Most importantly, see if something already exists on the web outside of the repository that can be hacked or modded in a way to fit your needs. Usually this is the case and can save you a lot of time developing if you contact them directly. We’ve been able to do this with standalone apps as well. We got a price of $30 for the modifications. It’s safe to say this same app would have costed at least $1000 to build from scratch and take weeks to complete instead of 2 days.
Minimalist
If your site can run on 4 plugins, don’t install 5 just because you can.
Recommended Plugins
These are the plugins we have tested, verified, and use on our sites. No links given as it is best to direct to the source, and links can change.
iThemes Security – Our testing showed that this provided the best security for your WP site without killing resources, speed, etc.
Yoast SEO – The only SEO plugin you need.
Hide My WP – This masks the footprint that you are using WordPress so fewer hackers attempt at entry into your site.
Infinite WP – Have a lot of WordPress sites? Of course you do. Manage them with this plugin.
Redirection – Manage all your 301 redirects with ease.
P3 (Plugin Performance Profiler) – See which plugins are slowing down your site so you can deactivate them.
W3 Total Cache – Monitor this as depending on your structure and the depth of your site, this can cause speed issues.

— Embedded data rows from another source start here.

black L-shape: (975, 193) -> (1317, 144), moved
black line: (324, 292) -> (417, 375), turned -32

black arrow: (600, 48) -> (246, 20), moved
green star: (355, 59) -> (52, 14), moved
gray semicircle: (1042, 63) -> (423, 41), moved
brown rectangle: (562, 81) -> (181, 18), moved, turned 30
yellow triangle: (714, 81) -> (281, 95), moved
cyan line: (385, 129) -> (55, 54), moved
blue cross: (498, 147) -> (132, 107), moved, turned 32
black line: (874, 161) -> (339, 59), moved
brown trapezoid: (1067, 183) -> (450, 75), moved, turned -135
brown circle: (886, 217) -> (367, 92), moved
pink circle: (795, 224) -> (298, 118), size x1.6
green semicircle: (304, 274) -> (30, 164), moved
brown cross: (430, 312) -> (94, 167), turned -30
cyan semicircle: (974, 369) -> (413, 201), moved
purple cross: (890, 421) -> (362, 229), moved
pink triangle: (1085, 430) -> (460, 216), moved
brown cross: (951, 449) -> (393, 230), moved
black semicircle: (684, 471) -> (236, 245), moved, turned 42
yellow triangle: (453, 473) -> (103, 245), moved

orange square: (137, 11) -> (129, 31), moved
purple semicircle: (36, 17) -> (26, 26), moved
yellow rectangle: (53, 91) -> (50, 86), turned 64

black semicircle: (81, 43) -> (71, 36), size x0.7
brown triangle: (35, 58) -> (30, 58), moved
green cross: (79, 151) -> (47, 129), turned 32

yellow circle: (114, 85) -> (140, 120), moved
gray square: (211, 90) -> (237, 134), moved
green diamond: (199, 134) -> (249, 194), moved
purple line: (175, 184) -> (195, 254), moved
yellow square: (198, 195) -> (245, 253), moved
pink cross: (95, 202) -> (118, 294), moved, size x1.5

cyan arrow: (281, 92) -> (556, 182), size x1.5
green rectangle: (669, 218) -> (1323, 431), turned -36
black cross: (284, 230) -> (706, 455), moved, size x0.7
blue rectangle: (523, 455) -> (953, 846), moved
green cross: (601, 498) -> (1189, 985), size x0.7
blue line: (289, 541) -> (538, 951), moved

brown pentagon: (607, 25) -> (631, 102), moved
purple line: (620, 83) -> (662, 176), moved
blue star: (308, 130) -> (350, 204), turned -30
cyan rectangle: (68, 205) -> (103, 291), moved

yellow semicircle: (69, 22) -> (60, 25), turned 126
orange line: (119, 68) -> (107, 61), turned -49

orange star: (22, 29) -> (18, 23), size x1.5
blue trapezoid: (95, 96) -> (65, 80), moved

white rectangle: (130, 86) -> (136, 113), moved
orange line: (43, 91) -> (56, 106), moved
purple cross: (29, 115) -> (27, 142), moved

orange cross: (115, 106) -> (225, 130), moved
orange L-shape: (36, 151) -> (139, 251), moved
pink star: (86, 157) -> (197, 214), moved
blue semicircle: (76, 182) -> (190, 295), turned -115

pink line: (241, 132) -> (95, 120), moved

WP Smush – Great way to reduce the file size of images, improving the speed of your site nearly instantly.
Defaults
1. Regarding post titles vs. URL slugs/permalinks – your title can have up to 12 words for SEO but only 512 pixels will show. Penalties are known to happen when the slug has .tld/more-than-five-words-here/
2. Old sites that have been using “organize my uploads” should uncheck it to make the problem stop getting worse. An easy “fix” would be to disable directory indexing.